Gibbons’ international connections have also shaped his personal life.
He met his second wife, Nancy, while on a flight back from the University of California campus in Washington D.C., where he sits on the advisory board. She was immigrating to the United States from China, and they struck up a conversation about the two countries on the plane.
Some international students at UCLA said Gibbons has affected their lives beyond the university campus.
Maggie Zheng, a UCLA alumna, said she met Gibbons at the University Cooperative Housing Association on Landfair Avenue when she was living there in 2003.
Since then, she said Gibbons has become a close mentor and family friend.
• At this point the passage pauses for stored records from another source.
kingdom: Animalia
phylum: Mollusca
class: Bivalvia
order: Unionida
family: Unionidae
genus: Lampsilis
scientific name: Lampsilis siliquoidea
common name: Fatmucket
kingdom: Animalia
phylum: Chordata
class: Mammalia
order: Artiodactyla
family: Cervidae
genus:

In 2007, when Zheng left work and was living with an unstable roommate, Gibbons offered her a room so she could get her bearings.
“He always thinks about others, and always tries to take care of everyone in his life,” she said.
Randy McDaniel, the Maximo system administrator at UCLA Facilities Management, said he has played racquetball with Gibbons for the past 20 years, waking up early to head to the John Wooden Center on numerous mornings.
McDaniel said Gibbons knows most of the people at the Wooden Center, and he tries to shows he cares about the people around him through kind gestures on a regular basis.
“Everybody knows Jack, and he’s there to help everybody to work out or listen to what their issues are,” he said.
Steve Lookner, a graduate student in philosophy, said he has worked with Gibbons for five years through the Weyburn and Hilgard Residents’ Association, which serves the graduate student housing on Weyburn and Hilgard Avenues.
He said Gibbons was a comforting presence when they were first beginning at the association in 2009 because he knew so much about the school and visibly cared for the students.
“He’s both a friend and a father figure to us in a way,” Lookner said. “The (Weyburn and Hilgard Residents’ Association) is like a little family.”
After he retires, Gibbons said he plans to create an international consulting firm across the Pacific Rim. His aim is to establish a group of consultants with concentrations in art, business, education, ecology, health systems and technology to work on projects that engage participants across the world.
“I figure I’m retiring young enough that I have yet (another) opportunity for a second career,” he said.